Par où commencer : graphiquement, on se rapproche plus d’un livre comme Dessine ton manga les yeux fermés avec tes pieds, les cases dessinées sont chargées à outrance assombrissant le rendu visuel, l’assistante encrage ayant du faire tomber à de nombreuses reprises son encrier sur les planches, les décors sont pauvres, le dessinateur aurait même besoin de cours de morphologie du corps humain. La rubrique le pinailleur de Bodoï aurait du pain sur la planche tant les erreurs graphiques sont également nombreuses.
Le scénariste est à la hauteur du dessinateur.
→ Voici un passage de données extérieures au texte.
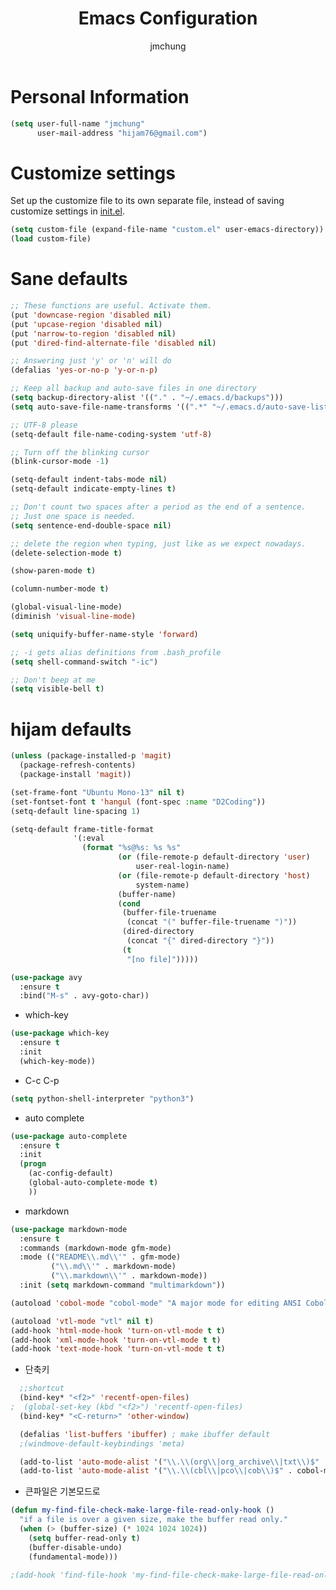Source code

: #+TITLE: Emacs Configuration
#+AUTHOR: jmchung
* Personal Information

#+begin_src emacs-lisp
(setq user-full-name "jmchung"
      user-mail-address "hijam76@gmail.com")
#+end_src

* Customize settings

Set up the customize file to its own separate file, instead of saving
customize settings in [[file:init.el][init.el]]. 

#+begin_src emacs-lisp
(setq custom-file (expand-file-name "custom.el" user-emacs-directory))
(load custom-file)
#+end_src

* Sane defaults

#+begin_src emacs-lisp
;; These functions are useful. Activate them.
(put 'downcase-region 'disabled nil)
(put 'upcase-region 'disabled nil)
(put 'narrow-to-region 'disabled nil)
(put 'dired-find-alternate-file 'disabled nil)

;; Answering just 'y' or 'n' will do
(defalias 'yes-or-no-p 'y-or-n-p)

;; Keep all backup and auto-save files in one directory
(setq backup-directory-alist '(("." . "~/.emacs.d/backups")))
(setq auto-save-file-name-transforms '((".*" "~/.emacs.d/auto-save-list/" t)))

;; UTF-8 please
(setq-default file-name-coding-system 'utf-8)

;; Turn off the blinking cursor
(blink-cursor-mode -1)

(setq-default indent-tabs-mode nil)
(setq-default indicate-empty-lines t)

;; Don't count two spaces after a period as the end of a sentence.
;; Just one space is needed.
(setq sentence-end-double-space nil)

;; delete the region when typing, just like as we expect nowadays.
(delete-selection-mode t)

(show-paren-mode t)

(column-number-mode t)

(global-visual-line-mode)
(diminish 'visual-line-mode)

(setq uniquify-buffer-name-style 'forward)

;; -i gets alias definitions from .bash_profile
(setq shell-command-switch "-ic")

;; Don't beep at me
(setq visible-bell t)
#+end_src

* hijam defaults
#+BEGIN_SRC emacs-lisp
(unless (package-installed-p 'magit)
  (package-refresh-contents)
  (package-install 'magit))

(set-frame-font "Ubuntu Mono-13" nil t)
(set-fontset-font t 'hangul (font-spec :name "D2Coding"))
(setq-default line-spacing 1)

(setq-default frame-title-format
              '(:eval
                (format "%s@%s: %s %s"
                        (or (file-remote-p default-directory 'user)
                            user-real-login-name)
                        (or (file-remote-p default-directory 'host)
                            system-name)
                        (buffer-name)
                        (cond
                         (buffer-file-truename
                          (concat "(" buffer-file-truename ")"))
                         (dired-directory
                          (concat "{" dired-directory "}"))
                         (t
                          "[no file]")))))
#+END_SRC

#+BEGIN_SRC emacs-lisp
  (use-package avy
    :ensure t
    :bind("M-s" . avy-goto-char))
#+END_SRC
- which-key
#+BEGIN_SRC emacs-lisp
  (use-package which-key
    :ensure t
    :init
    (which-key-mode))
#+END_SRC
- C-c C-p
#+BEGIN_SRC emacs-lisp
  (setq python-shell-interpreter "python3")
#+END_SRC
- auto complete
#+BEGIN_SRC emacs-lisp
  (use-package auto-complete
    :ensure t
    :init
    (progn
      (ac-config-default)
      (global-auto-complete-mode t)
      ))
#+END_SRC
- markdown
#+BEGIN_SRC emacs-lisp
  (use-package markdown-mode
    :ensure t
    :commands (markdown-mode gfm-mode)
    :mode (("README\\.md\\'" . gfm-mode)
           ("\\.md\\'" . markdown-mode)
           ("\\.markdown\\'" . markdown-mode))
    :init (setq markdown-command "multimarkdown"))
#+END_SRC
#+BEGIN_SRC emacs-lisp
(autoload 'cobol-mode "cobol-mode" "A major mode for editing ANSI Cobol/Scobol files." t nil)

(autoload 'vtl-mode "vtl" nil t)
(add-hook 'html-mode-hook 'turn-on-vtl-mode t t)
(add-hook 'xml-mode-hook 'turn-on-vtl-mode t t)
(add-hook 'text-mode-hook 'turn-on-vtl-mode t t)

#+END_SRC
- 단축키
#+begin_src emacs-lisp
    ;;shortcut
    (bind-key* "<f2>" 'recentf-open-files)
  ;  (global-set-key (kbd "<f2>") 'recentf-open-files)
    (bind-key* "<C-return>" 'other-window)

    (defalias 'list-buffers 'ibuffer) ; make ibuffer default
    ;(windmove-default-keybindings 'meta)
    
    (add-to-list 'auto-mode-alist '("\\.\\(org\\|org_archive\\|txt\\)$" . org-mode))
    (add-to-list 'auto-mode-alist '("\\.\\(cbl\\|pco\\|cob\\)$" . cobol-mode))
#+end_src

- 큰파일은 기본모드로
#+BEGIN_SRC emacs-lisp
  (defun my-find-file-check-make-large-file-read-only-hook ()
    "if a file is over a given size, make the buffer read only."
    (when (> (buffer-size) (* 1024 1024 1024))
      (setq buffer-read-only t)
      (buffer-disable-undo)
      (fundamental-mode)))
  
  ;(add-hook 'find-file-hook 'my-find-file-check-make-large-file-read-only-hook)
#+END_SRC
Ils se sont bien trouvés ces deux-là. Fans des Chevaliers du zodiaque, ils le disent eux-même dans leur making-of, on n’est pas loin du plagiat : réincarnations de dieux grecs aux pouvoirs extraordinaires qui s’affrontent à notre époque pour sauvegarder l’ordre cosmique. Bref, c’est un scénario d’un adolescent boutonneux adepte de mangas, du seigneur des anneaux et des séries animées japonaises digne d’un Ouioui va se faire voir chez les grecs. Le scénariste a au moins lu un livre sur la civilisation hellénique pour trouver les futurs personnages à réincarner pour pas trop pomper quand même, c’est déjà ça.
Le positif vient probablement des bonus : making-of de la série, artworks et le premier chapitre complet de Mesene, leur première BD. Mais là aussi, l’ensemble reste bien terne.
Lost Scion est pour l’instant une série à éviter sauf si vous avez pitié de jeunes qui-n’en-veut qui débutent et que vous êtes un mécène ou fortuné.